# [What you will do]
**A)** Answer these questions using the text on Vermont's moose, each on its own line:
(i) What is the primary parasite of moose named in the text?
(ii) About how many moose did Vermont have when the population was considered overabundant?
(iii) What is the current estimated number of moose statewide?
**B)** Summarize the text on Vermont's moose in two sentences.
**C)** Carry the text on Vermont's moose forward from its last sentence.

# [Passage for review]
How do rising global temperatures pose a risk to moose in Vermont?
Warmer summer and winter temperatures may affect Vermont’s moose population in the long-term. Moose are well adapted to cold weather. They can avoid predators in deep snow and withstand harsh winter conditions that are difficult for species they compete with for food such as whitetail deer. They also have a difficult time avoiding overheating during hot summer weather. And their primary parasite, winter ticks, are better able to survive and reproduce in shorter winters with less snow. The department is monitoring moose closely in the interest of the long-term conservation of the species in Vermont.
Why are there fewer moose in Vermont these days than 10 or 15 years ago?
Vermont’s moose population was considered overabundant in the early 2000s in many parts of Vermont, particularly in the Northeast Kingdom. The state’s estimated 5,000 moose were overbrowsing and destroying important wildlife habitat, and were impacting local forestry practices. In an effort to deliberately reduce Vermont’s moose population to bring it closer to balance with the available habitat, the Vermont Fish & Wildlife Department issued a larger number of moose hunting permits. The state’s population is now closer to management goals. This deliberate reduction in moose population density may have had the additional benefit of reducing the effects of winter tick outbreaks in Vermont, which may be the reason that Vermont’s moose have lower winter tick counts than in New Hampshire or Maine. Vermont currently has an estimated 2,200 moose statewide, and we are looking to maintain moose densities in the Northeast Kingdom at current levels, while promoting growth of the herd elsewhere in the state.

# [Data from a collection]
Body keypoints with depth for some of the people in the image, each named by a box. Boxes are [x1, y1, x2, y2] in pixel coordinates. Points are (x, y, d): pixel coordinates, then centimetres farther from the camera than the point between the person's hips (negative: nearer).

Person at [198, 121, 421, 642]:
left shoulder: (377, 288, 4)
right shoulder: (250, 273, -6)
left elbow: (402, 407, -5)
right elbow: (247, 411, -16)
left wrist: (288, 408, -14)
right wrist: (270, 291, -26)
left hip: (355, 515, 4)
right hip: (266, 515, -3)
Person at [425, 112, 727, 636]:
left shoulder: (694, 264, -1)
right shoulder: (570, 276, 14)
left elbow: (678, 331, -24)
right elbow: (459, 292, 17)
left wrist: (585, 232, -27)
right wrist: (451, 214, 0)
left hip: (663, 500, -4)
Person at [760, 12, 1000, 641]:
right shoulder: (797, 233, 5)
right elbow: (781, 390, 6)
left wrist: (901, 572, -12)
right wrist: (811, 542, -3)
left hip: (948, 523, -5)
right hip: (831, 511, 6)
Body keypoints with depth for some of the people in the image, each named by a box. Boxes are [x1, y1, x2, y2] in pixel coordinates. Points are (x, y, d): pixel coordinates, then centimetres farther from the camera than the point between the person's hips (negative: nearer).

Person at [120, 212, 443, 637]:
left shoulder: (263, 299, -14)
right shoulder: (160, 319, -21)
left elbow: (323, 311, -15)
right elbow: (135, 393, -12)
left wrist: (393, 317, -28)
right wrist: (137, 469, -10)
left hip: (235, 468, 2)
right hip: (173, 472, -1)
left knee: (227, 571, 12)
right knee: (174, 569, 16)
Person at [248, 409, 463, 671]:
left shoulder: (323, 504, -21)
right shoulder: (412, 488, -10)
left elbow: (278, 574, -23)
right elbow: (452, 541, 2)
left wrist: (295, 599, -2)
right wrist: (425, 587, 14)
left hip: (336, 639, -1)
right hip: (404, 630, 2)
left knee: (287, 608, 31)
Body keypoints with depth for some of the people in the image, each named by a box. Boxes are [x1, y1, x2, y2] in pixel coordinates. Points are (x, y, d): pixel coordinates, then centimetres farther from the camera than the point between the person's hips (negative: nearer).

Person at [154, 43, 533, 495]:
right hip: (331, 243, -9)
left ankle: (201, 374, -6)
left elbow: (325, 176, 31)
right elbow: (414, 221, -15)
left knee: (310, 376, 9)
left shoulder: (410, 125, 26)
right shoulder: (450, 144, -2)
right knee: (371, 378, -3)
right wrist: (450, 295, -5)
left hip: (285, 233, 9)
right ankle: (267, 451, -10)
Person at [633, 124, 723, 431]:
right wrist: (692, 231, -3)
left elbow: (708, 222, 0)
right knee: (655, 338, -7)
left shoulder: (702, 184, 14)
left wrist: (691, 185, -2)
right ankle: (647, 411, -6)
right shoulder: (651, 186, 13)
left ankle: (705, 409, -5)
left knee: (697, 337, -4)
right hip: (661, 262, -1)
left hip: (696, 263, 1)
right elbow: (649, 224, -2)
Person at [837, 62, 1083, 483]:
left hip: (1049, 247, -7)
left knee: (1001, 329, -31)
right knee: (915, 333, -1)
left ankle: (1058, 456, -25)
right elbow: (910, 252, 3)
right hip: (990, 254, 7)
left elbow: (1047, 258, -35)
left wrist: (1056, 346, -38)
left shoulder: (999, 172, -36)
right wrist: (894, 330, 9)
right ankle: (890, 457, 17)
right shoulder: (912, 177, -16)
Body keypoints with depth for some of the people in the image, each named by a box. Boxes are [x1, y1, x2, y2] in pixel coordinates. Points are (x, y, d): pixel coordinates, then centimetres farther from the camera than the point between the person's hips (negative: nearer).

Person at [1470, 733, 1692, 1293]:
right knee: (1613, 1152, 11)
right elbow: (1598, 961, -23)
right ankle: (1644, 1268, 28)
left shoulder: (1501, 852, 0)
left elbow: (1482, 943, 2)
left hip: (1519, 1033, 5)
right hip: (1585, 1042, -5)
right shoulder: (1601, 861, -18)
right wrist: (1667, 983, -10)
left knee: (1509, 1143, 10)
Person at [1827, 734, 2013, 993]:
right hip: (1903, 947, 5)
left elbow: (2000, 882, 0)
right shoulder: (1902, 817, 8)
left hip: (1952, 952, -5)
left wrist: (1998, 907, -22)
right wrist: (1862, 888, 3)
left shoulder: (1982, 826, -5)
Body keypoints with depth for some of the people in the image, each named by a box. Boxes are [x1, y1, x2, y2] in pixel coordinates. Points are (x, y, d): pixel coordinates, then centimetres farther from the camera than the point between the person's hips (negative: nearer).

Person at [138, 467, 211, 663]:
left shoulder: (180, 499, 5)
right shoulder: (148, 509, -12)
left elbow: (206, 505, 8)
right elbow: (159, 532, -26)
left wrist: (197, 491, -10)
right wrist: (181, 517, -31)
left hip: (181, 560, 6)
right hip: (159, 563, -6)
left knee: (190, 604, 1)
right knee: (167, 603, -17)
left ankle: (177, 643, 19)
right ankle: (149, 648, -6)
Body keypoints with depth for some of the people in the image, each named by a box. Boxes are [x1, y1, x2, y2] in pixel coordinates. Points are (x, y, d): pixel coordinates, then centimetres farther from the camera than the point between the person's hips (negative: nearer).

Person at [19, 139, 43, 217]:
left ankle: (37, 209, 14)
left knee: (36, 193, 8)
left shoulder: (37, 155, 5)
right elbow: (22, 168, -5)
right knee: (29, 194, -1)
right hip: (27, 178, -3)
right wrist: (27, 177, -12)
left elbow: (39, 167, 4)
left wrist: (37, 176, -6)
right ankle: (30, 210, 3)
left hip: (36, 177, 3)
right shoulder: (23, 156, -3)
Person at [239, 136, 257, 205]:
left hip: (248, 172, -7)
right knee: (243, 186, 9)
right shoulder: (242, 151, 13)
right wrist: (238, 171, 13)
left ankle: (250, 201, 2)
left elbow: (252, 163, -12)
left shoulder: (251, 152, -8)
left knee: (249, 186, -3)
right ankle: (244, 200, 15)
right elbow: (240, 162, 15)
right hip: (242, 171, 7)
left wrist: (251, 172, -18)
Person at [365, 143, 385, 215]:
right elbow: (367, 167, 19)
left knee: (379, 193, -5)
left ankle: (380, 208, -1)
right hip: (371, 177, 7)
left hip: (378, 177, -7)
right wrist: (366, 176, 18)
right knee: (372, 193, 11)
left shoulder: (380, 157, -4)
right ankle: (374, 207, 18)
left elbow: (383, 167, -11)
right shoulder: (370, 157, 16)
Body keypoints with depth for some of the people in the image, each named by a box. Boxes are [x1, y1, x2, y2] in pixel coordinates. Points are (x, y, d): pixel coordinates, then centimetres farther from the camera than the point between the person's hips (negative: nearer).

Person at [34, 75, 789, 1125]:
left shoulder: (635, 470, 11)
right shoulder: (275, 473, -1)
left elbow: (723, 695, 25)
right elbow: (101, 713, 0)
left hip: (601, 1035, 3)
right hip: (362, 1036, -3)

# [Activity answers]
**A)**
(i) Winter ticks.
(ii) An estimated 5,000.
(iii) An estimated 2,200.

**B)** Warmer summers and winters may harm Vermont's moose over the long term, because moose are adapted to cold, have trouble avoiding overheating in hot weather, and suffer from winter ticks that survive and reproduce better in shorter, less snowy winters. After an overabundant population of an estimated 5,000 damaged habitat in the early 2000s, the state issued more hunting permits to bring the number down to about 2,200, which may also have reduced the effects of winter tick outbreaks.

**C)**
Why does Vermont continue to hunt moose despite conservation concerns?
Moose hunting in Vermont is conducted according to a Moose Management Plan based on science, but also with public input of people’s concerns about moose. People enjoy watching and photographing moose, and just like to know that moose are healthy and abundant. Conversely, an overabundant moose population can increase the number of moose motor vehicle collisions, and cause problems to the forestry and agriculture industries. And moose meat provides a sustainable, local, and organic source of meat.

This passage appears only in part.